The white power movement in America wants a revolution. Its soldiers are not lone wolves, but highly organized cadres motivated by a coherent and deeply troubling worldview of white supremacy, virulent anticommunism, and apocalyptic faith. Historian and author of Bring the War Home, KATHLEEN BELEW gives us the history of this movement, which consolidated decades ago around a potent sense of betrayal after the Vietnam War, and went on to make tragic headlines in Waco and Oklahoma City. Today, the white power movement is resurgent: look no further than the storming of the Capitol on January 6, 2021. But with a sustained attention to the white supremacist violence of our past, we can avoid future attacks on American democracy.

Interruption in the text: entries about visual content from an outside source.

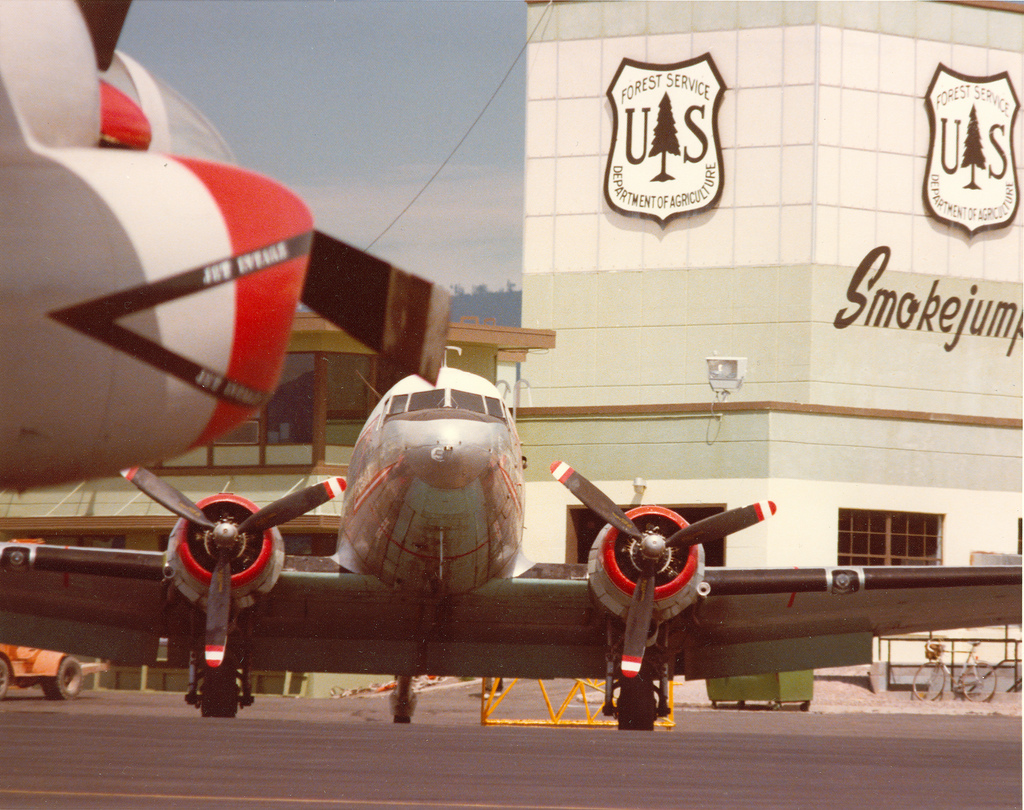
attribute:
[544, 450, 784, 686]
propellor — black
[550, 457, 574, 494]
tips — red, white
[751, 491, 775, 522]
tips — red, white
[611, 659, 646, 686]
tips — red, white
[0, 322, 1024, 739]
plane — parked, white, silver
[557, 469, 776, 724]
engine — red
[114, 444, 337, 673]
engine — red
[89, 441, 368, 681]
propeller — black, red, white, striped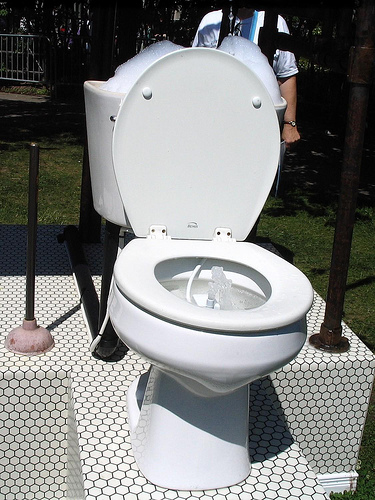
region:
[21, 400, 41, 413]
tiny cell tile of a restroom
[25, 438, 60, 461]
tiny cell tile of a restroom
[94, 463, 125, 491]
tiny cell tile of a restroom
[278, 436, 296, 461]
tiny cell tile of a restroom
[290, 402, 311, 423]
tiny cell tile of a restroom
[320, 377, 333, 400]
tiny cell tile of a restroom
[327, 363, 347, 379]
tiny cell tile of a restroom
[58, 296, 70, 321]
tiny cell tile of a restroom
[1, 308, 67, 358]
sponger of a toilet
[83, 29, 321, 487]
white toilet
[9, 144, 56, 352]
plunger with black handle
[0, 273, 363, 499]
white and black flooring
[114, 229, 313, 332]
white seat on the toilet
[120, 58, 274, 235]
white lid of the toilet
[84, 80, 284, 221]
white tank of the toilet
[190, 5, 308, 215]
person walking behind the toilet display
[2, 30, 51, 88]
silver railing beside the sidewalk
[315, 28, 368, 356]
black pole next to toilet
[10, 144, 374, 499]
grass the toilet display is on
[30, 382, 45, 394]
tiny cell tiles of a restroom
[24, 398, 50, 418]
tiny cell tiles of a restroom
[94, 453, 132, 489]
tiny cell tiles of a restroom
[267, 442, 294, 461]
tiny cell tiles of a restroom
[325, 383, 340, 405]
tiny cell tiles of a restroom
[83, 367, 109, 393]
tiny cell tiles of a restroom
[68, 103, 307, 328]
a white toilet outside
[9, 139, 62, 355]
a plunger in the scene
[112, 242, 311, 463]
the toilet is clean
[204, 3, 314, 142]
a guy standing in the area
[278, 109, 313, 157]
a watch on the man's hand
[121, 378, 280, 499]
the base of the toilet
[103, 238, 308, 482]
the toilet is white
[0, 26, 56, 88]
a gate in the background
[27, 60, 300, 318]
this toilet is in an open area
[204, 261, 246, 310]
Water flowing from within a toilet.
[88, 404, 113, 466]
A hexagonal pattern on the floor.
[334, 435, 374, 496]
Small weeds growing near the floor.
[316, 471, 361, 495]
A white baseboard with three lines across it.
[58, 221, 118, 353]
A back pipe extends from the back of the toilet.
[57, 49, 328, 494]
A large outdoor toilet.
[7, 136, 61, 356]
A long toilet plunger with black handle.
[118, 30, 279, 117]
Soap bubbling up from the toilet tank.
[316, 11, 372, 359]
A black metal pipe coming up from the floor.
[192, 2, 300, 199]
A person standing behind the toilet.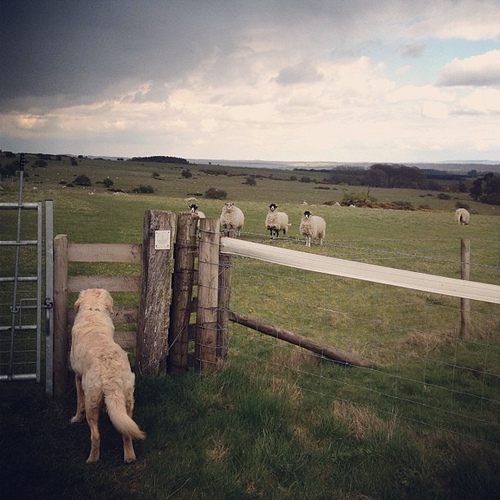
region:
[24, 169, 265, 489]
a dog standing outside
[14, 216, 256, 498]
a dog looking through a fence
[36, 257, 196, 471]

The Assistant Professor of History at the University of Chicago, Kathleen Belew specializes in the recent history of the United States, examining the long aftermath of warfare. Her recently released book Bring the War Home: The White Power Movement and Paramilitary America, explores how white power activists wrought a cohesive social movement through a common story about warfare and its weapons, uniforms, and technologies. By uniting previously disparate Ku Klux Klan, neo-Nazi, skinhead, and other groups, the movement carried out escalating acts of violence that reached a crescendo in the 1995 bombing of Oklahoma City.
Belew has held postdoctoral fellowships from the Center for Advanced Study in the Behavioral Sciences at Stanford University, Northwestern University, and Rutgers University. Her research has received the support of the Andrew W. Mellow and Jacob K. Javits Foundations, as well as Albert J. Beveridge and John F. Enders grants for research in Mexico and Nicaragua. She holds a doctoral degree in American Studies from Yale University. She earned her undergraduate degree in the Comparative History of Ideas from the University of Washington in 2005, where she was named Dean’s Medalist in the Humanities.
Belew’s research currently focuses on processes of militarization in the domestic United State and the idea of the apocalypse in American history and culture. Her award-winning teaching centers on the themes of race, gender, violence, identity, and the meaning of war.